§ **Aim of the task**
Whenever a line of the data below holds the string "instalou", copy that line.
------------------------------------------------------------
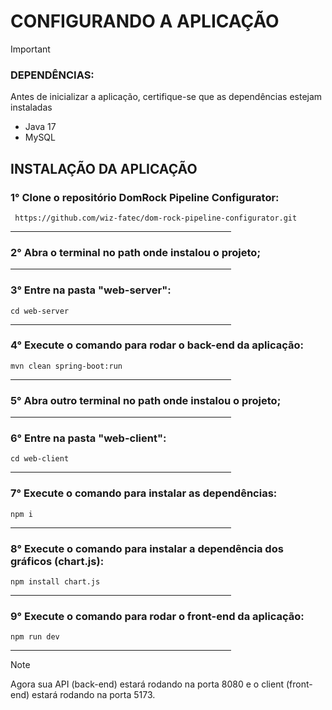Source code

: # CONFIGURANDO A APLICAÇÃO
> [!IMPORTANT]
> ### DEPENDÊNCIAS:
> Antes de inicializar a aplicação, certifique-se que as dependências estejam instaladas
> - Java 17
> - MySQL

## INSTALAÇÃO DA APLICAÇÃO
### 1° Clone o repositório DomRock Pipeline Configurator:<br>
` https://github.com/wiz-fatec/dom-rock-pipeline-configurator.git`
<div align="left"><hr width=70%></div>

### 2° Abra o terminal no path onde instalou o projeto;<br>
<div align="left"><hr width=70%></div>

### 3° Entre na pasta "web-server":<br>
`cd web-server`
<div align="left"><hr width=70%></div>

### 4° Execute o comando para rodar o back-end da aplicação:<br>
`mvn clean spring-boot:run`
<div align="left"><hr width=70%></div>

### 5° Abra outro terminal no path onde instalou o projeto;<br>
<div align="left"><hr width=70%></div>

### 6° Entre na pasta "web-client":<br>
`cd web-client`
<div align="left"><hr width=70%></div>

### 7° Execute o comando para instalar as dependências:<br>
`npm i`
<div align="left"><hr width=70%></div>

### 8° Execute o comando para instalar a dependência dos gráficos (chart.js):<br>
`npm install chart.js`
<div align="left"><hr width=70%></div>

### 9° Execute o comando para rodar o front-end da aplicação:<br>
`npm run dev`
<div align="left"><hr width=70%></div>

>[!NOTE]
> Agora sua API (back-end) estará rodando na porta 8080 e o client (front-end) estará rodando na porta 5173.
  
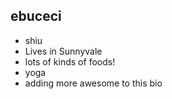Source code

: ## ebuceci

- shiu
- Lives in Sunnyvale
- lots of kinds of foods!
- yoga
- adding more awesome to this bio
------------------------------------------------------------
§ **Finished task**
### 2° Abra o terminal no path onde instalou o projeto;<br>
### 5° Abra outro terminal no path onde instalou o projeto;<br>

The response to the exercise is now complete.